Однако, из-за разных причин мне пришлось оставить море и переселиться на берег. Знакомые подсказали мне, что можно пойти работать в это КБ, в Экпериментально-опытный отдел. Я туда и пошёл. Поговорив полчаса с начальником этого отела, оформился на работу. Мне было предложено участвовать в разработке электронных приборов, строить их макеты, отлаживать, разрабатывать методы отладки и настройки серийных образцов, если такие появятся. Моё рабочее место было обставлено различными нужными приборами и имело весьма внушительный вид. Слева меня прикрывал кульман, где всегда на кнопках висели электронные схемы, пока ещё в эскизах и неокончательные. Появилась возможность освоить цифровую электронику, которая в ту пору стала заменять аналоговую, всем привычную.

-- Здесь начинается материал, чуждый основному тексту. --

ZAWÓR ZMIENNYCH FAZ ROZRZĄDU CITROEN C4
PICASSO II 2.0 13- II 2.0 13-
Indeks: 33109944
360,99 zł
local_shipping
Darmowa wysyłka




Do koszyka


Как я уже говорил, директор наш был бывший спортсмен. Его бывшие товарищи тоже сделали кое-какую карьеру и расселись кто в профсоюзе, кто в райкомах, кто в ДОСААФ, а кто и в спорткомитетах разного уровня. Об этом я узнал, когда буквально через неделю моей новой работы ко мне с кружкой кофе подошёл мой коллега и заявил, что он тут главный по спортивной линии и стал у меня выпытывать, чем бы я мог помочь КБ в области спорта.

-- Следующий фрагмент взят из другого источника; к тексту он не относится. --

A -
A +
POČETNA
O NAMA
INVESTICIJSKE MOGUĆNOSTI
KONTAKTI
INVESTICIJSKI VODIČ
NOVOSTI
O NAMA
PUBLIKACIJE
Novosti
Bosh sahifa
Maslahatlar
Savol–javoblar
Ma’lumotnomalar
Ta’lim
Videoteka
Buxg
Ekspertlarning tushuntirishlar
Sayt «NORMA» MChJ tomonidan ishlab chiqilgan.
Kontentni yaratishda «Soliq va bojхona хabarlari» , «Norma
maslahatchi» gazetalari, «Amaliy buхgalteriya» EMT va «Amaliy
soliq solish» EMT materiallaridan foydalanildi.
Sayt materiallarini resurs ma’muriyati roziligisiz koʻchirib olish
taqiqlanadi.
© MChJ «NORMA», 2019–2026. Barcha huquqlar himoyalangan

Мне же не хотелось ничем помогать и сославшись на пошатнувшееся в морях здоровье, кое-как отбился, но пообещал каждый день ездить на работу на велосипеде. Мой дом находился в одиннадцати километрах от работы, стало быть, я вполне мог обещать моему спорт-товарищу, двадцать два километра городской дороги в день. Поскольку наше министерство было автодорожное, то мы знали, что средняя скорость по городу была примерно пятнадцать километров в час. Это подтверждалось и практическими наблюдениями, потому, что до работы от дома на транспорте я добирался минут за сорок, а то и пятьдесят. На моём полуспортивном велосипеде на дорогу уходило столько же времени, а бывало, что и меньше. Меня и спортивную общественность КБ это устраивало.

Немного освоившись с работой, я стал замечать, что разные отделы укомплектованы по-разному. Если в моём отделе было семь русских и пять евреев, то в других отделах могли оказаться только русские бывшие офицеры или, скажем, женщины или одни только латыши. Также были разными и их спортивные пристрастия. В моём отделе все были поголовно водными туристами. Это очень не простой вид спорта. Они ездили на всякие бурные речки проходить пороги, уезжали надолго на Урал, а в несезонье, сооружали плавсредства прямо тут, на работе, используя не занятые поверхности. Женские коллективы преуспели в настольном теннисе, отставные военные все поголовно были охотники и часто водили нашего директора в свои леса стрелять по банкам и пить водку.
Латыши же всё больше склонялись к пулевой стрельбе или хроническому алкоголизму.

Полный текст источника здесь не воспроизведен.